SuperDuper is a great app, but I don’t know how necessary it is if Time Machine works the way its supposed to.
Nov 8, 11:44 AM
This isn’t in the vein of sexy system utilities, but both Papers and BibDesk are good options for pdf management. Papers in particular is pretty cool.
SuperDuper is a great app, but I don’t know how necessary it is if Time Machine works the way its supposed to.
Nov 9, 08:58 PM
Unfortunately, most programs still have only one pasteboard. There are command-line tools that let you distinguish a few different ones, but that doesn’t help in the GUI. So — no, the kill ring won’t port across applications, but regular copy-and-paste do work both into and out of Aquamacs, so you’re not totally shafted.
Also, you can instruct Aquamacs to start up the emacs-server process, and set your EDITOR to a script that talks to it, so that other tools will pop up their editing in your running Emacs session. That’s how I do virtually all of my programming.
Nov 12, 12:34 PM
1) Michael, could you say a little more about that environment variable? I tried (export EDITOR=emacsclient) but it didn’t work. (”$EDITOR file” worked but “open file” didn’t)
2) Oh my god is Quicksilver awesome. Also the keyboard shortcut page in System utilities is pretty sweet. Searchlight puts the Windows Search to shame.
3) Big problem though. Ordinarily I’ve got a lot of Firefox browsers open in several different “spaces” (what they are calling their virtual desktops). If I Apple-tab to Firefox, it drops me in one of them (the most recent in the current space, otherwise seemingly at random). If that isn’t the one I want, I can apple-apostrophe to get to other Browsers. This is a pain, but would be managable except that apple-apostrophe only works within the current space! So to switch to a different browser in a different space, I need to change spaces first. This is pretty much unacceptable. Dex was much better than this. Anybody have a solution? I’d be willing to change window managers over this.
4) TexShop’s Apple-T is pretty sweet, but I don’t really care for its text editor (the search sucks, paren matching is impossible to see). Jon, what are you using? Has anyone gotten Aquaemacs to compile/display with texshop? Also note, I’d settle for preview-latex if it worked with graphix.
Nov 12, 01:58 PM
Tom – TexShop’s editor has always been adequate for me, but as alternatives you might check out TextMate ($) or MacVim (Free). I’ve heard they are both pretty good.
Nov 12, 05:33 PM
WhatSize is fantastic disk space management utility. Caffeine is a handy, dirt-simple utility for sleep/power save management.
Nov 12, 09:43 PM
I have my EDITOR variable set to point to a little executable shell script called “edit.sh” that contains the following two lines:
#!/bin/sh
emacsclient -a “emacs” $*
This has the effect of trying to connect via emacsclient; but if emacs is not running, then it starts up whatever version of emacs is visible in the PATH at that point in time. So, okay.

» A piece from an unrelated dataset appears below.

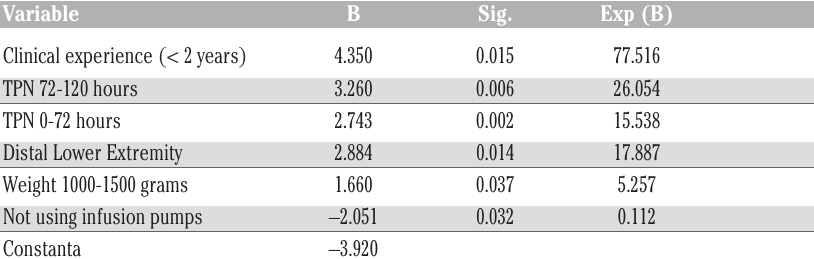
Table 2. Multivariate analysis with backward method between selected independent vari- ables and phlebitis incidences (n = 106).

Meanwhile, I also have the following two commands in my .emacs file:
(server-start)
(global-set-key “\C-xc” ‘server-edit)
The first obviously starts up the server process; the second binds a key to exit from a server buffer—-you want something like this because C-xC-c is bound to save-buffers-kill-emacs, and that’s not what you want if you are planning to keep the editor running all day like I do. What key you use doesn’t matter, but I like C-xc because it’s comfortably close to what I’m doing by default anyway.
When I log in, I boot up Aquamacs, which reads your .emacs file and the rest takes care of itself.
Nov 12, 09:47 PM
Oh, sorry, I forgot about your other question. I have not tried this, but these instructions seem to address the problem of how to integrate TeXShop with Emacs. Give it a shot.